While working for 15 years as an in-house journalist on The Times, he was variously health editor, property editor, motoring editor, celebrity interviewer and production editor.

He is author of three non-fiction books, including Enough: Breaking free from the world of excess (Hodder & Stoughton), an award-winning bestseller that sold in 13 languages.

He is an experienced lecturer and public speaker, and has taught investigative journalism and non-fiction writing on courses run by Westminster University, the University of Cambridge and Regent’s University London.

John is legally authorised to marry people of all spiritual and sexual persuasions. He also buries them. As an habitual fixer of old and broken things, John has restored ancient houses, including our retreat centre, The Hall, and runs and repairs vintage motorcycles, cars and lawnmowers.

He likes a show-off stunt; the only video he has ever made for YouTube got more than 2.5 million views. To help sell his book Enough, he launched the annual Landfill Prize for the world’s most wastefully pointless product, which reaped global headlines on a regular basis.

He holds a BA Hons; Philosophy/English, Leicester University, and a postgrad in Periodical Journalism, London College of Printing. Before that, he worked as a bookie’s boy, motor mechanic, factory machinist and insurance claims assessor, all of which were far more fun than his brief stint as an advertising copywriter.

Louise Foxcroft made a rackety start as a 1970s art student before dropping out, hitching around America and Canada, then having two baby boys by the age of 23. Eventually realising the need to curb her impetuosity, develop her decision-making and build a functioning filter, she began to get organised.

A year’s long-distance learning with the Open University saw her into a history degree at the University of Cambridge, followed by an MPhil and PhD. Her thesis, The Making of Addiction: The use and abuse of opium in nineteenth-century Britain, was published with Ashgate in 2007.

Her second book, Hot Flushes, Cold Science: A history of the modern menopause (Granta, 2009), won the Longman/History Today Book of the Year award.

Her third, Calories and Corsets: A history of dieting over 2,000 years (Profile Books, 2012), was shortlisted for a Food Writer’s Guild prize. Sexuality: All That Matters (Hodder & Stoughton, 2014) came next, then The Serpentine, Or, The Attractions of Water (Honeybee Books, 2015), and Gayer-Anderson: The Life and Afterlife of the Irish Pasha (American University in Cairo Press, 2016).

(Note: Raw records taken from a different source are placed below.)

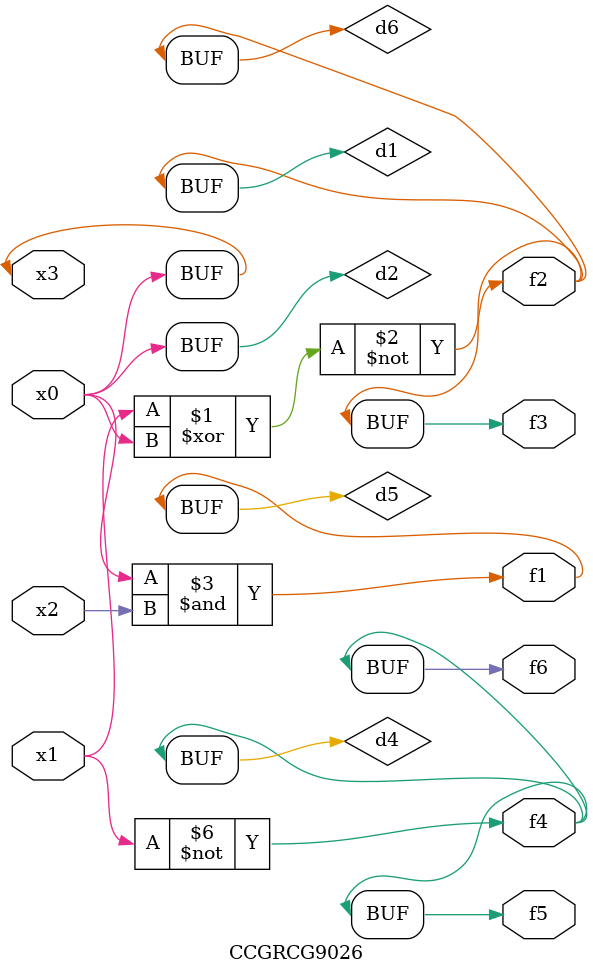
<source format=v>
module CCGRCG9026(
	input x0, x1, x2, x3,
	output f1, f2, f3, f4, f5, f6
);

	wire d1, d2, d3, d4, d5, d6;

	xnor (d1, x1, x3);
	buf (d2, x0, x3);
	nand (d3, x0, x2);
	not (d4, x1);
	nand (d5, d3);
	or (d6, d1);
	assign f1 = d5;
	assign f2 = d6;
	assign f3 = d6;
	assign f4 = d4;
	assign f5 = d4;
	assign f6 = d4;
endmodule

</source>
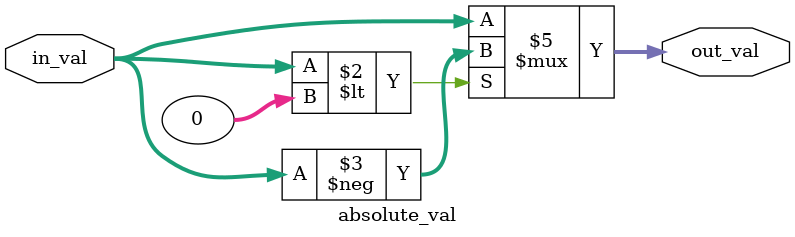
<source format=sv>
module absolute_val(
	input logic signed [31:0] in_val,
	output logic signed [31:0] out_val
);
	always_comb
	begin
		if (in_val < 0)
			out_val = -in_val;
		else
			out_val = in_val;
	end
endmodule

</source>
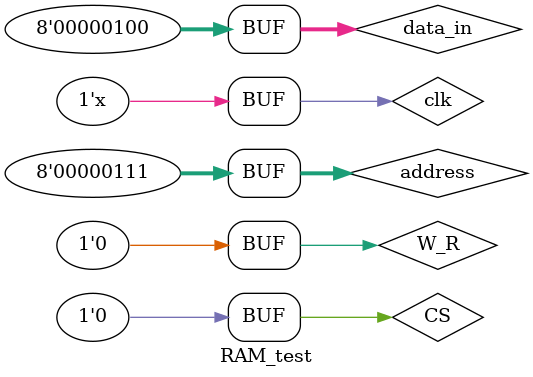
<source format=v>
`timescale 1ns / 1ps


module RAM_test;

	// Inputs
	reg [7:0] data_in;
	reg [7:0] address;
	reg W_R;
	reg CS;
	reg clk;

	// Outputs
	wire [7:0] data_out;

	// Instantiate the Unit Under Test (UUT)
	RAM_256 uut (
		.data_in(data_in), 
		.address(address), 
		.W_R(W_R), 
		.CS(CS), 
		.clk(clk), 
		.data_out(data_out)
	);

	initial begin
		
		  // Initialize Inputs

  data_in  = 8'b0;

  address  = 8'b0;

  CS  = 1'b1;

  clk  = 1'b0;
  
  W_R = 1;


  // Wait 100 ns for global reset to finish

  #20;

  data_in  = 8'h0;

  address  = 8'h0;

  #20;

  data_in  = 8'h1;

  address  = 8'h1;

  #20;

  data_in  = 8'h10;

  address  = 8'h2;

  #20;

  data_in  = 8'h6;

  address  = 8'h3;

  #20;

  data_in  = 8'h12;

  address  = 8'h4;
  
  #20;

  data_in  = 8'h10;

  address  = 8'h5;
  
  #20;

  data_in  = 8'h19;

  address  = 8'h6;
  
  #20;

  data_in  = 8'h4;

  address  = 8'h7;

  #40;

  address  = 8'h0;

  W_R  = 1'b0;

  #20;

  address   = 8'h1;

  #20;

  address   = 8'h2;

  #20;

  address   = 8'h3;

  #20;

  address   = 8'h4;
  
  #20;

  address   = 8'h5;
  
  #20;

  address   = 8'h6;
  
  #20;

  address   = 8'h7;
  
  #20;
  
  CS = 0;

 end

   

 always #10 clk = ~clk;

      
endmodule


</source>
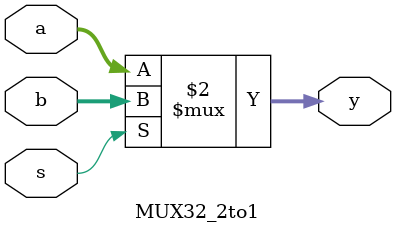
<source format=sv>
module MUX32_2to1(
	input [31:0] a, b,
	input s,
	output [31:0] y);

	assign y = (~s) ? a : b;

endmodule

</source>
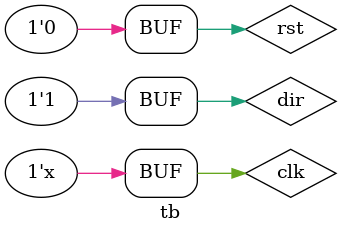
<source format=v>
`timescale 1ns / 1ps
module updowncounter(
    input            clk,
    input            rst,
    input            direc, //0 for down and 1 for up
    output reg [3:0] counter
    );
    
    always @(posedge clk)
    begin
        if(rst)
            counter = 4'b0000;
        else if (direc)    
            counter = counter + 4'b0001;
        else if (!direc)
            counter = counter - 4'b0001;
        else counter = 4'b0000;
    end            
endmodule



`timescale 1ns / 1ps
module tb();

reg clk,rst,dir;
wire [3:0] counter;

updowncounter dut (clk,rst,dir,counter);

initial
begin
    clk = 1;
    rst = 1;
    dir = 0;
    #22
    rst = 0;
    #150
    dir = 1;
end
always #10 clk = ~clk;
endmodule

</source>
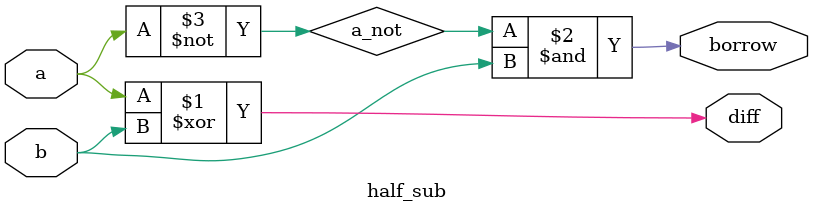
<source format=v>
module half_sub(diff,borrow,a,b);
    input a,b;
    output diff,borrow;
    wire a_not;
    xor x1(diff,a,b);
    not n1(a_not,a);
    and a1(borrow,a_not,b);
endmodule
</source>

Louise writes only on subjects that stir her soul. She believes passionately that history frames our existence, and that we can bring it to life through non-fiction books that are shamelessly opinionated.

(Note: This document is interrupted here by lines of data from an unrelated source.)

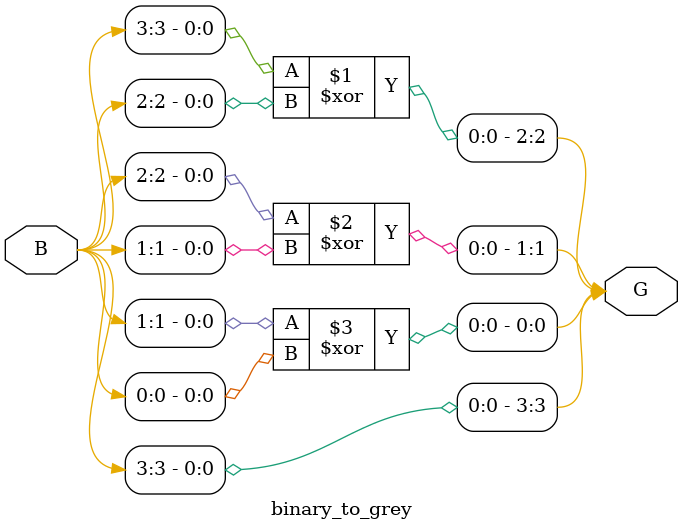
<source format=v>
`timescale 1ns / 1ps
module binary_to_grey(input [3:0]B,output [3:0]G);
assign G[3]=B[3];
assign G[2]=B[3]^B[2];
assign G[1]=B[2]^B[1];
assign G[0]=B[1]^B[0];
endmodule
</source>
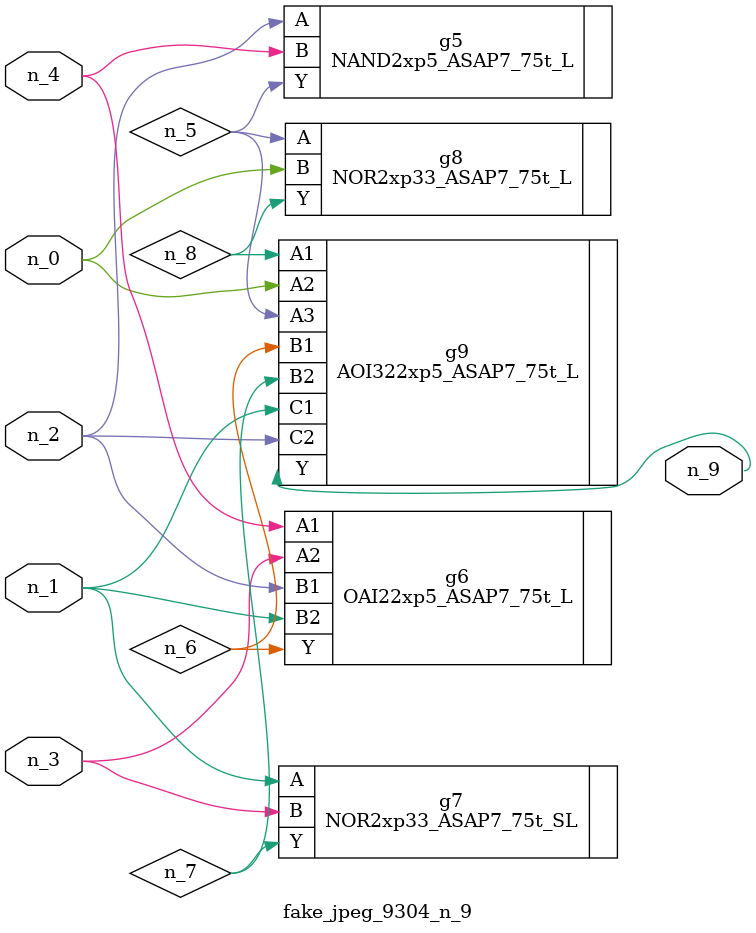
<source format=v>
module fake_jpeg_9304_n_9 (n_3, n_2, n_1, n_0, n_4, n_9);

input n_3;
input n_2;
input n_1;
input n_0;
input n_4;

output n_9;

wire n_8;
wire n_6;
wire n_5;
wire n_7;

NAND2xp5_ASAP7_75t_L g5 ( 
.A(n_2),
.B(n_4),
.Y(n_5)
);

OAI22xp5_ASAP7_75t_L g6 ( 
.A1(n_4),
.A2(n_3),
.B1(n_2),
.B2(n_1),
.Y(n_6)
);

NOR2xp33_ASAP7_75t_SL g7 ( 
.A(n_1),
.B(n_3),
.Y(n_7)
);

NOR2xp33_ASAP7_75t_L g8 ( 
.A(n_5),
.B(n_0),
.Y(n_8)
);

AOI322xp5_ASAP7_75t_L g9 ( 
.A1(n_8),
.A2(n_0),
.A3(n_5),
.B1(n_6),
.B2(n_7),
.C1(n_1),
.C2(n_2),
.Y(n_9)
);


endmodule
</source>
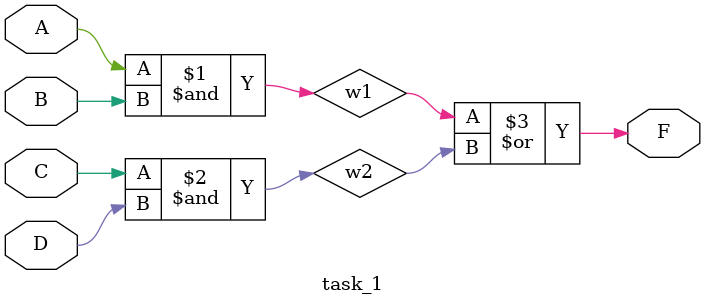
<source format=v>
module task_1(A, B, C, D, F);
   
   output F;
   input  A, B, C, D;
   wire   w1, w2;

   and G1(w1, A, B);
   and G2(w2, C, D);
   or  G3(F, w1, w2);

  endmodule
</source>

She has written for The Times, Independent, Observer, Guardian, New Scientist, Daily Mail, London Review of Books and New Humanist, contributed to TV and radio, and was the Royal Literary Fund Writing Fellow at Magdalene College, Cambridge, 2015-17.

She currently teaches creative non-fiction at the Institute of Continuing Education, University of Cambridge, and covertly writes fiction.